- **WHAT NEEDS TO BE DONE**
The entries below contain a line with "X625475Y210250D01*" and a line with "X437747Y555776D01*". Retype exactly everything from the first down to the second, both included, and nothing else.

*** THE DATA Section Begins ***

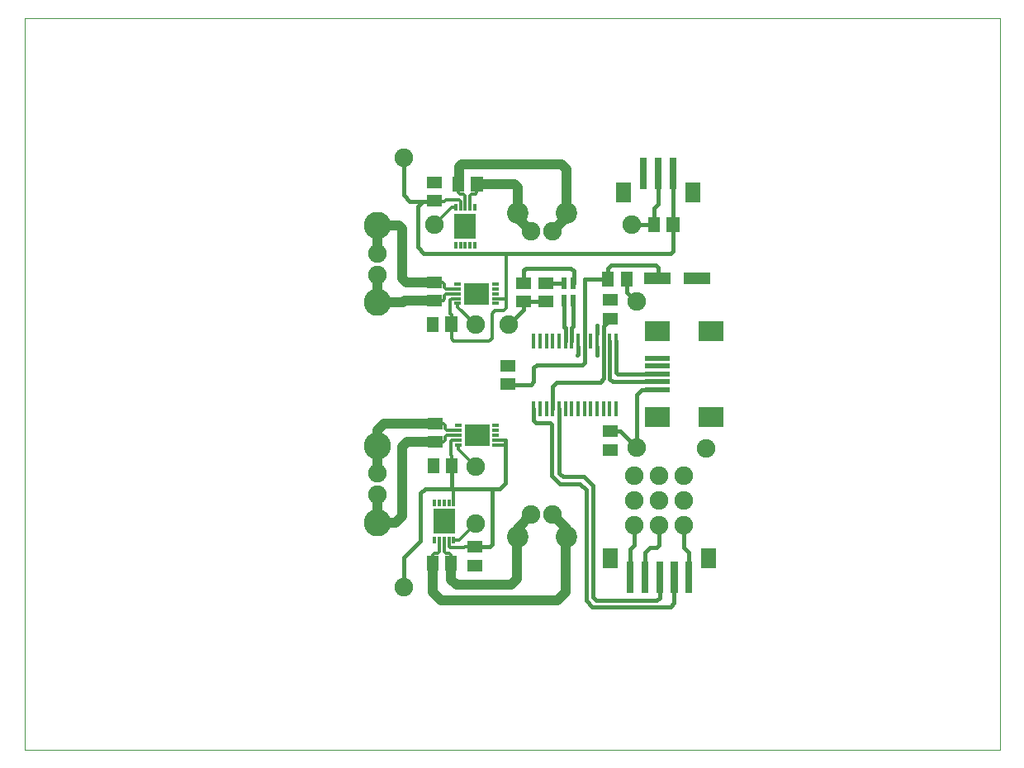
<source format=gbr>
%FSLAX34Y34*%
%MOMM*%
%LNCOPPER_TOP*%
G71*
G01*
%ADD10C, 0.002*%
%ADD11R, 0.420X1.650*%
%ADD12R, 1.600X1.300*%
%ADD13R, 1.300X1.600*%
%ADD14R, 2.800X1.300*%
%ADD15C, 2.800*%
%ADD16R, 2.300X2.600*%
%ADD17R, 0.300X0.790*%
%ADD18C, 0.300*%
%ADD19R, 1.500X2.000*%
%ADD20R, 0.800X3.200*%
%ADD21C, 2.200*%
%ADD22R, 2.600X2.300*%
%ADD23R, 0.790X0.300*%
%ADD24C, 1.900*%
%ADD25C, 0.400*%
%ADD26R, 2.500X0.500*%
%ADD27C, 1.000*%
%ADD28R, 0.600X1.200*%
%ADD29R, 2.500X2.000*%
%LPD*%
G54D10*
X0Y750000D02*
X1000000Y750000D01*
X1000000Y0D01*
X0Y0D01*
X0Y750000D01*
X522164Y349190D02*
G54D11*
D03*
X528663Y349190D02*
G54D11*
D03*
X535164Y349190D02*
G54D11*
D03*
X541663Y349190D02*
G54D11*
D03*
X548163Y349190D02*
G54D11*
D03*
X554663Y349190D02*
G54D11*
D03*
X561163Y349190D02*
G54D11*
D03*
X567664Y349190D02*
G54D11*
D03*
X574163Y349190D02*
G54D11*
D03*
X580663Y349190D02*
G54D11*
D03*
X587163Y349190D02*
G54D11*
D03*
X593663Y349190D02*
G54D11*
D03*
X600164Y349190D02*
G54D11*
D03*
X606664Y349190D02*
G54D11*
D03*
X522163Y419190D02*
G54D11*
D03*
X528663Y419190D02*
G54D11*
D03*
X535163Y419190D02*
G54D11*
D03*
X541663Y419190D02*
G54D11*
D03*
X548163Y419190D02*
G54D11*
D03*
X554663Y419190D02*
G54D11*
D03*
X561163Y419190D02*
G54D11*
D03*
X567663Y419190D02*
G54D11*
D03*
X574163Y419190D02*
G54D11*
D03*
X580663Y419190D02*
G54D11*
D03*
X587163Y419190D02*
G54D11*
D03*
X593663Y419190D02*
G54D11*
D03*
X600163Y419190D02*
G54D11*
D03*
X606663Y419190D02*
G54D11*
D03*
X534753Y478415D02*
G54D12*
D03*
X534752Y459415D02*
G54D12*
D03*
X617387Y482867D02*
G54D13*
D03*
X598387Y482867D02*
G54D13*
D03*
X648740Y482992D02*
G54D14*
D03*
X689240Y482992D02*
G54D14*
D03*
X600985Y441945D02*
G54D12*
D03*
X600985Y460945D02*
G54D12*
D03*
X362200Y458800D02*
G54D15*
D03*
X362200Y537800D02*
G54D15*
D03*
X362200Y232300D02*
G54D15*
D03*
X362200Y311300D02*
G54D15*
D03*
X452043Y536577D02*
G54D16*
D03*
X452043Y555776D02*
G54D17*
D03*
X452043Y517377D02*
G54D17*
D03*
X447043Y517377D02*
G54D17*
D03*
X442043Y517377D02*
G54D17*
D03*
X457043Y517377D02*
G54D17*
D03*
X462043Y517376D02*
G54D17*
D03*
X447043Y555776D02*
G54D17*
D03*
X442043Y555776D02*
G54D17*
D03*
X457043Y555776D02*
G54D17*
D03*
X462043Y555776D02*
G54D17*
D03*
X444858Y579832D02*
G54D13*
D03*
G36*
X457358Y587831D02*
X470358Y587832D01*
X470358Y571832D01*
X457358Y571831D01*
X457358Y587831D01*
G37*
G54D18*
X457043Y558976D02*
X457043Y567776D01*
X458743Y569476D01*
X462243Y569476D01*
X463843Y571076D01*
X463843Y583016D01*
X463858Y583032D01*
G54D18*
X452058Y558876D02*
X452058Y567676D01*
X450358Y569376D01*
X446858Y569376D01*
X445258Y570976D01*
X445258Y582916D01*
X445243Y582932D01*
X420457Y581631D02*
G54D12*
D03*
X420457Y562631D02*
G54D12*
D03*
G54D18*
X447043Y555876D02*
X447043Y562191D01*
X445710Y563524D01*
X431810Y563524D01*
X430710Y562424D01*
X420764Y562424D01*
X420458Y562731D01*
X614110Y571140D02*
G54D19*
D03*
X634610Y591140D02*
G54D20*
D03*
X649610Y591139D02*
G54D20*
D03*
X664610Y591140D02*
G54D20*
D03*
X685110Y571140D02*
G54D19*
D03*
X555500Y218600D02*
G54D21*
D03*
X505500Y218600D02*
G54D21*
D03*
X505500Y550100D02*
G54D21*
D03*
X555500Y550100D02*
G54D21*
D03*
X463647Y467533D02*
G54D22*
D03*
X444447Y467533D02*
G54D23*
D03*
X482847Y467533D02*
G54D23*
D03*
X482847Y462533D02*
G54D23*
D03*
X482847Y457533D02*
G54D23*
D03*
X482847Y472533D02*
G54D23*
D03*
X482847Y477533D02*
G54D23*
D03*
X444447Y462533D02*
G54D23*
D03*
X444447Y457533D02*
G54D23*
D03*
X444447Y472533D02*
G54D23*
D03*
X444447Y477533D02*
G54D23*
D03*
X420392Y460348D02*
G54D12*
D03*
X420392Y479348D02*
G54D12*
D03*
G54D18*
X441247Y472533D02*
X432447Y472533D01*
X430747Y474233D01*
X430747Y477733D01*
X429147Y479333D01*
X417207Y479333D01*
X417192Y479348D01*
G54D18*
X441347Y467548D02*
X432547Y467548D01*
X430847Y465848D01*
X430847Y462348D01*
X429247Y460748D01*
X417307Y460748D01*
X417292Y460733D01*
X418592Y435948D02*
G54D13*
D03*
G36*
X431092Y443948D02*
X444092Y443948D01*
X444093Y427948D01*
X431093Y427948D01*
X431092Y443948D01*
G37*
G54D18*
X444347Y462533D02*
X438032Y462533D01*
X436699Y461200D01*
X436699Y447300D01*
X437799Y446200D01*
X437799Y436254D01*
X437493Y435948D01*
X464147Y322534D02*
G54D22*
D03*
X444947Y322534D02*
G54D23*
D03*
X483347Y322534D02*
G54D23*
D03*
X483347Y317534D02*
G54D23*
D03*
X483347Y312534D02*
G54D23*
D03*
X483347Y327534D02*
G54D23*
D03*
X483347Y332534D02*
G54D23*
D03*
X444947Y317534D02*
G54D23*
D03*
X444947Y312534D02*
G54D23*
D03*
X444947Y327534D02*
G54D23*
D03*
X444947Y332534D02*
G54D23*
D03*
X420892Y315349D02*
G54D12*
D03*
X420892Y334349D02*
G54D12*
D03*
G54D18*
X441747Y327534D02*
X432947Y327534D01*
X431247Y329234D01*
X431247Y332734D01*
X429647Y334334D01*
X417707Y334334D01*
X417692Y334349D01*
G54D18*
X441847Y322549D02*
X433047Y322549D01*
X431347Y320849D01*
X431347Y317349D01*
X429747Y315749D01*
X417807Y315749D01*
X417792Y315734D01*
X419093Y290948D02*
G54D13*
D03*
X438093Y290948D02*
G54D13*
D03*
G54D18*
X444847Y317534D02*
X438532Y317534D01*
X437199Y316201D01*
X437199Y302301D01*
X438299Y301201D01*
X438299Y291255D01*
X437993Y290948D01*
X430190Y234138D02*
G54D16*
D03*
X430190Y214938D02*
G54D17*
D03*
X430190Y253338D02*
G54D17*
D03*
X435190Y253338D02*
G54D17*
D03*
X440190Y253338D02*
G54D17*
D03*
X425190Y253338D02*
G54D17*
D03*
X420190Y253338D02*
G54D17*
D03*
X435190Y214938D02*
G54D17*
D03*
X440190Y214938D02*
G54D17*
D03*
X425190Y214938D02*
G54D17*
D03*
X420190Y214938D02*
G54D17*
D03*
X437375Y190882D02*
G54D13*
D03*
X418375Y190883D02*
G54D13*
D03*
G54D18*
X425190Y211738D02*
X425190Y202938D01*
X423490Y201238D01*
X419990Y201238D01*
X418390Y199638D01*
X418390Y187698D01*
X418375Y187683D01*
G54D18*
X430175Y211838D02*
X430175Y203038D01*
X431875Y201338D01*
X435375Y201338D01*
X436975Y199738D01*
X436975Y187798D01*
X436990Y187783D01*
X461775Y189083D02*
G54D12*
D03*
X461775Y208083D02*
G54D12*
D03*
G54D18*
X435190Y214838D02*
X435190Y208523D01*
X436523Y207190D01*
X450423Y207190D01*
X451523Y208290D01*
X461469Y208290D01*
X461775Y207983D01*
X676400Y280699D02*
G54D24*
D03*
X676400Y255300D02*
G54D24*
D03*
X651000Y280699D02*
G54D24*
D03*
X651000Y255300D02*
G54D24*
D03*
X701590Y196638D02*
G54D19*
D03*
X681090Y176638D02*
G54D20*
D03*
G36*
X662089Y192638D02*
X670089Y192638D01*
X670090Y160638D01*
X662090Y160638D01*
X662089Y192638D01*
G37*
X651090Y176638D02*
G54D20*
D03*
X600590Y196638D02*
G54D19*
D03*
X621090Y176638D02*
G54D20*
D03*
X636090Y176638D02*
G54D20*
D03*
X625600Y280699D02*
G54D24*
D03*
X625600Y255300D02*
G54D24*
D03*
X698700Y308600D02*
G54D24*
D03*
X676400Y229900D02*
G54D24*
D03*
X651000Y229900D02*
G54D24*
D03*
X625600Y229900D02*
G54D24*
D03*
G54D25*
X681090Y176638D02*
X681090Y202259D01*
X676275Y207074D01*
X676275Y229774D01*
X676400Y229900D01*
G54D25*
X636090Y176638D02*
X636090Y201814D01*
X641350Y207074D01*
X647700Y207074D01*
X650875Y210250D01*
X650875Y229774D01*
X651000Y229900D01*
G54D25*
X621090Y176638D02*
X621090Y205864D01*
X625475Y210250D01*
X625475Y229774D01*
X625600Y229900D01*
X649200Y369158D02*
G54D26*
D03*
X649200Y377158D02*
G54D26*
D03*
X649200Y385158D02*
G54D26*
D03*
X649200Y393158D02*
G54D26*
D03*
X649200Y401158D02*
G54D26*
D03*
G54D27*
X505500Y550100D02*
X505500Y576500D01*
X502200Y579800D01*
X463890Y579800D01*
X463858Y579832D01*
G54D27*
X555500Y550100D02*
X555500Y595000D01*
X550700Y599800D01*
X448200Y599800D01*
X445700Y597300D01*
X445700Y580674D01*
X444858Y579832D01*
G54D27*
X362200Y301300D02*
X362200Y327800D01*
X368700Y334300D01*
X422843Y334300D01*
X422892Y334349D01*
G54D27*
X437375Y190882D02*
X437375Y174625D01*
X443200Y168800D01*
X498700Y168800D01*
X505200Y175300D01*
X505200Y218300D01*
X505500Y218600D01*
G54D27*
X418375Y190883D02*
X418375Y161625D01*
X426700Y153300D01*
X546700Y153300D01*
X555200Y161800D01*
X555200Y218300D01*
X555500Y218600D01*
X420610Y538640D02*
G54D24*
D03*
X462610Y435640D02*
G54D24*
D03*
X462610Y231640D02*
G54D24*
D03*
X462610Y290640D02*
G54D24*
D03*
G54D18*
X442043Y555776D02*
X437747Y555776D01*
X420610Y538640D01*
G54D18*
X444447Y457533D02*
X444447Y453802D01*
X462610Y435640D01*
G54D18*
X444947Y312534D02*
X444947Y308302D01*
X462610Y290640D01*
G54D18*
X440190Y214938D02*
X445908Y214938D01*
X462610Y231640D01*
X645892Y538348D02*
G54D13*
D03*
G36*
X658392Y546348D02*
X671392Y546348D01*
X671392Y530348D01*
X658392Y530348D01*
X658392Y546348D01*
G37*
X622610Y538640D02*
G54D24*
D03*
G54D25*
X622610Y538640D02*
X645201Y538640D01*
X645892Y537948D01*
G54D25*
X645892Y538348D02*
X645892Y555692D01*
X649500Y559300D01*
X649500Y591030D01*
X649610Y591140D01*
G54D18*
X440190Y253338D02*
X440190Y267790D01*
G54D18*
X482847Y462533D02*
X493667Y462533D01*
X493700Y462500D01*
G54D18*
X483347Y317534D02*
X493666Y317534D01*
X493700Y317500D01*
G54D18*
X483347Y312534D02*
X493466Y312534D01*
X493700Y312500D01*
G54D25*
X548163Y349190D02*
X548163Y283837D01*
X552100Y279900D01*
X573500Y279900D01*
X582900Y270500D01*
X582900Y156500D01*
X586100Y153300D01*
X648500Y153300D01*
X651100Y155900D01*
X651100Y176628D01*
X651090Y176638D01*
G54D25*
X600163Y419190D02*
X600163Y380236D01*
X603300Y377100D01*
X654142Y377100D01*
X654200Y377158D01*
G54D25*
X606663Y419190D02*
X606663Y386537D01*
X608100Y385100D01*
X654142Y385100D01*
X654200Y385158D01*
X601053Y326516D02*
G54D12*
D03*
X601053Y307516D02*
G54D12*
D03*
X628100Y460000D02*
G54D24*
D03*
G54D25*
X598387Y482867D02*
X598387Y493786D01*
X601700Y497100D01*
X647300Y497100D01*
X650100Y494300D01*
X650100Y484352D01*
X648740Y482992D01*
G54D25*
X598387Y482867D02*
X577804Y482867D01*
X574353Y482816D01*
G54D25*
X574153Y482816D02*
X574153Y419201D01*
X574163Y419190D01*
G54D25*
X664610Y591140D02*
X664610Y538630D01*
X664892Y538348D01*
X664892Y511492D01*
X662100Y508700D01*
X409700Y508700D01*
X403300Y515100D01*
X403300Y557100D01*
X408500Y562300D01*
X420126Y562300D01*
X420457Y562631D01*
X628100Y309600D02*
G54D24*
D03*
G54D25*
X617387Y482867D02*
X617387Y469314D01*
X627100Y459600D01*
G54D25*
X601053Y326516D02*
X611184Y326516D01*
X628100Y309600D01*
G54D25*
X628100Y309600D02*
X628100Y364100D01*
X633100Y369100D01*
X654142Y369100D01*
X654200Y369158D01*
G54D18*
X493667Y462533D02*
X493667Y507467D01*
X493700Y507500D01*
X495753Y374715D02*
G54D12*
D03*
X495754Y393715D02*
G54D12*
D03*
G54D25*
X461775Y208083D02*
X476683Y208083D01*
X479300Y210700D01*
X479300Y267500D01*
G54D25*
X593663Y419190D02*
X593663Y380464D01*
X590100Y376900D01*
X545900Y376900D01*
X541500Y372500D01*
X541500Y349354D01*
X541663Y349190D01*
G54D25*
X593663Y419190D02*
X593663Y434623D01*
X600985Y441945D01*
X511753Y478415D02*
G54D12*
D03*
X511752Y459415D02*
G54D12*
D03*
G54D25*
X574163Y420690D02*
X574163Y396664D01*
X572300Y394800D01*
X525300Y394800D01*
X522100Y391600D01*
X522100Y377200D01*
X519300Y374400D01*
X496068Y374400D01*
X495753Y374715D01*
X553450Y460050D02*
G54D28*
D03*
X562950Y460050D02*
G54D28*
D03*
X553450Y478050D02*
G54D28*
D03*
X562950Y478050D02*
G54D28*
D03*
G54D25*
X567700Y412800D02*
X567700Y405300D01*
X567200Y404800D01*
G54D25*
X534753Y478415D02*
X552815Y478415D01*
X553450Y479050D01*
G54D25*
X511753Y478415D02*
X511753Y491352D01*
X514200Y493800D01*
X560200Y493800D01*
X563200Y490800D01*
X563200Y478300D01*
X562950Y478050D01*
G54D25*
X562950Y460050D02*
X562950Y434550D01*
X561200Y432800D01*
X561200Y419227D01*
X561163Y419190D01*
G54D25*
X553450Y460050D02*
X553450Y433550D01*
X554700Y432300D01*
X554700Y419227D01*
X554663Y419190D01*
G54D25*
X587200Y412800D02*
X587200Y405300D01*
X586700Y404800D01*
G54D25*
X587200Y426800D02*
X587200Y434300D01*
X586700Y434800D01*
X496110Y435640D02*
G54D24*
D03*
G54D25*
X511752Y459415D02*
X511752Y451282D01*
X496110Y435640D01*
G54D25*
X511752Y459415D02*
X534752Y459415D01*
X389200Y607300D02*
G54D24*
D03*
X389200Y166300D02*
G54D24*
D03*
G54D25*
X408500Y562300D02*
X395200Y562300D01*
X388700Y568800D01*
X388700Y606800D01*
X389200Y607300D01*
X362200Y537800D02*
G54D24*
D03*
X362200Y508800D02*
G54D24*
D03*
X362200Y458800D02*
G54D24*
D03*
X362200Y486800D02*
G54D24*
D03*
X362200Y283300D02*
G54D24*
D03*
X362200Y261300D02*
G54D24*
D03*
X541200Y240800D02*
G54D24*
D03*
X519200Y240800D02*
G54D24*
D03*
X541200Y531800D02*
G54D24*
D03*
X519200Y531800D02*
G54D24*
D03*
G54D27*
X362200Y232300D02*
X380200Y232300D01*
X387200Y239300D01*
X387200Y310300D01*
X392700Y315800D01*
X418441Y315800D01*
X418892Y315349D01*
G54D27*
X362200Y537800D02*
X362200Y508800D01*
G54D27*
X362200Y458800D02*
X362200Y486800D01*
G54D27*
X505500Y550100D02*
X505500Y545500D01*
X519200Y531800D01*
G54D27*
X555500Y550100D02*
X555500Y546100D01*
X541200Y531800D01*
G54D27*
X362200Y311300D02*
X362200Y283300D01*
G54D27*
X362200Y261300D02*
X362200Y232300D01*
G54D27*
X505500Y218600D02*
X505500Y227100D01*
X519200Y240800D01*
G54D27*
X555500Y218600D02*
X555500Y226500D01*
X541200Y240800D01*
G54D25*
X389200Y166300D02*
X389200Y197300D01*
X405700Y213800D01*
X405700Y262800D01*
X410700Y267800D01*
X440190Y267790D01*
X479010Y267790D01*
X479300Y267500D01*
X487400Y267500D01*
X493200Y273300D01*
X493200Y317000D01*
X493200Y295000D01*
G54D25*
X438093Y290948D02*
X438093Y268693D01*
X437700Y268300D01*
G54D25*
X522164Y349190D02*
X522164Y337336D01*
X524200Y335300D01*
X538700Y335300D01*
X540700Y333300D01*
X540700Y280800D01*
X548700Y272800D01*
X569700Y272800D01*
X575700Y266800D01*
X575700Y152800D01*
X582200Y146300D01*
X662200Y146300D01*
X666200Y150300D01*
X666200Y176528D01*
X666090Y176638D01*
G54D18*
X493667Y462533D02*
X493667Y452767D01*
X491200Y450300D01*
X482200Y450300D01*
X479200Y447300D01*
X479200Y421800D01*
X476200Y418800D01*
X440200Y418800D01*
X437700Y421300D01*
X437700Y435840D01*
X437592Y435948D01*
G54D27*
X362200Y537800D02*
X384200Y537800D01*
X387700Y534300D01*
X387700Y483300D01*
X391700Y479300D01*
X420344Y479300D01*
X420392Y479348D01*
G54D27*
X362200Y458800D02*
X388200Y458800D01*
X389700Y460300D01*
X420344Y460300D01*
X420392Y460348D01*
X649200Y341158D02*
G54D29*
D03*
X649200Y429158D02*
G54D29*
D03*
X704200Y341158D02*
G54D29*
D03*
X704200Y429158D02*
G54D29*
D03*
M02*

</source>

*** THE DATA Section Ends ***
*** THE DATA Section Begins ***

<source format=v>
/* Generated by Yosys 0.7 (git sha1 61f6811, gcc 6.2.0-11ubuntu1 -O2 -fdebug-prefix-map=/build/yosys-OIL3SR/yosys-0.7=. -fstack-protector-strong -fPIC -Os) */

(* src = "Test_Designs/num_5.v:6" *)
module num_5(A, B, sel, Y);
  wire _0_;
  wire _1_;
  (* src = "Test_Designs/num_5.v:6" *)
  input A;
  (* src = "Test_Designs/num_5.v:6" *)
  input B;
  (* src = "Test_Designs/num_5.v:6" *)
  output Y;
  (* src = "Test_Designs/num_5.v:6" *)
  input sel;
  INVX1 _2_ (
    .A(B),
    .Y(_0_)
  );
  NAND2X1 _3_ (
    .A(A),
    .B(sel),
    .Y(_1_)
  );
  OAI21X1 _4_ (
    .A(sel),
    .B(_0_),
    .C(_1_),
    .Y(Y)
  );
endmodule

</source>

*** THE DATA Section Ends ***

- **RESPONSE BELOW**
X625475Y210250D01*
X625475Y229774D01*
X625600Y229900D01*
X649200Y369158D02*
G54D26*
D03*
X649200Y377158D02*
G54D26*
D03*
X649200Y385158D02*
G54D26*
D03*
X649200Y393158D02*
G54D26*
D03*
X649200Y401158D02*
G54D26*
D03*
G54D27*
X505500Y550100D02*
X505500Y576500D01*
X502200Y579800D01*
X463890Y579800D01*
X463858Y579832D01*
G54D27*
X555500Y550100D02*
X555500Y595000D01*
X550700Y599800D01*
X448200Y599800D01*
X445700Y597300D01*
X445700Y580674D01*
X444858Y579832D01*
G54D27*
X362200Y301300D02*
X362200Y327800D01*
X368700Y334300D01*
X422843Y334300D01*
X422892Y334349D01*
G54D27*
X437375Y190882D02*
X437375Y174625D01*
X443200Y168800D01*
X498700Y168800D01*
X505200Y175300D01*
X505200Y218300D01*
X505500Y218600D01*
G54D27*
X418375Y190883D02*
X418375Y161625D01*
X426700Y153300D01*
X546700Y153300D01*
X555200Y161800D01*
X555200Y218300D01*
X555500Y218600D01*
X420610Y538640D02*
G54D24*
D03*
X462610Y435640D02*
G54D24*
D03*
X462610Y231640D02*
G54D24*
D03*
X462610Y290640D02*
G54D24*
D03*
G54D18*
X442043Y555776D02*
X437747Y555776D01*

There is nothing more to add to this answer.